* [Your instructions]
After finding the line with "7­:00, 18:00­", restate it and each remaining line of the material word for word, omitting every picture.

Dataset content: Begin

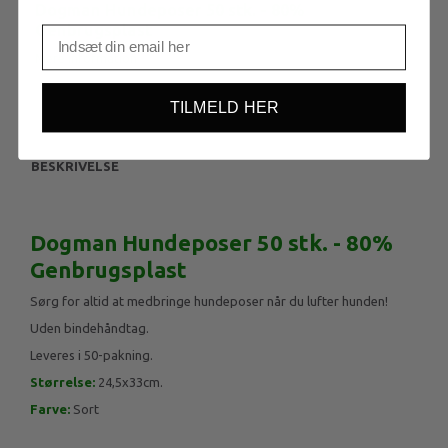
Dogman Hundeposer 50 stk. - 80%
Genbrugsplast
Mere information
TILMELD HER
BESKRIVELSE
Dogman Hundeposer 50 stk. - 80%
Genbrugsplast
Sørg for altid at medbringe hundeposer når du lufter hunden!
Uden bindehåndtag.
Leveres i 50-pakning.
Størrelse:
24,5x33cm.
Farve:
Sort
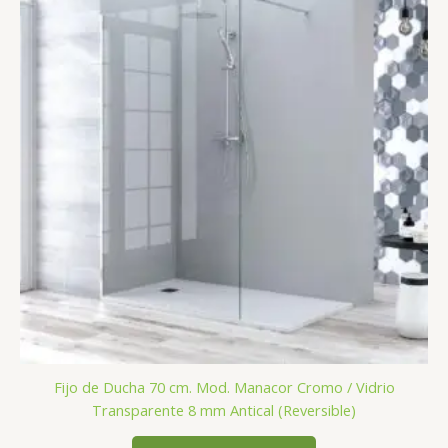
Fijo de Ducha 70 cm. Mod. Manacor Cromo / Vidrio
Transparente 8 mm Antical (Reversible)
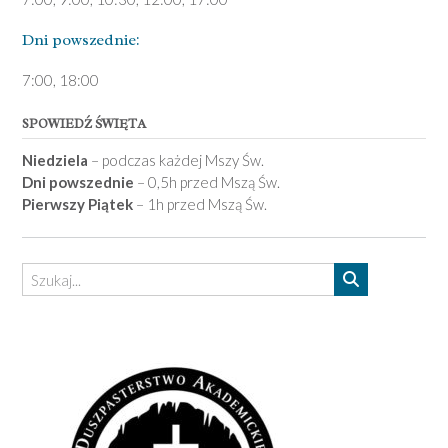
Dni pows­zednie:
7­:00, 18:00­
SPOWIEDŹ ŚWIĘTA
Niedziela
– podczas każdej Mszy Św.
Dni powszednie
– 0,5h przed Mszą Św.
Pierwszy Piątek
– 1h przed Mszą Św.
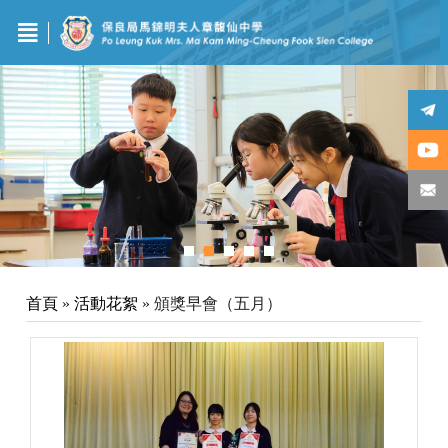
首頁
»
活動花絮
»
頒獎早會（五月）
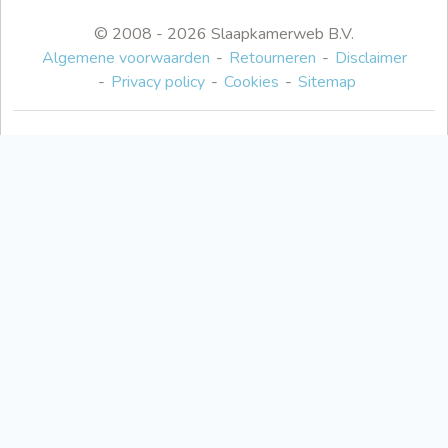
© 2008 - 2026 Slaapkamerweb B.V.
Algemene voorwaarden
Retourneren
Disclaimer
Privacy policy
Cookies
Sitemap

Dataset content: End

* [Answer to this problem]
7­:00, 18:00­
SPOWIEDŹ ŚWIĘTA
Niedziela
– podczas każdej Mszy Św.
Dni powszednie
– 0,5h przed Mszą Św.
Pierwszy Piątek
– 1h przed Mszą Św.
首頁
»
活動花絮
»
頒獎早會（五月）
© 2008 - 2026 Slaapkamerweb B.V.
Algemene voorwaarden
Retourneren
Disclaimer
Privacy policy
Cookies
Sitemap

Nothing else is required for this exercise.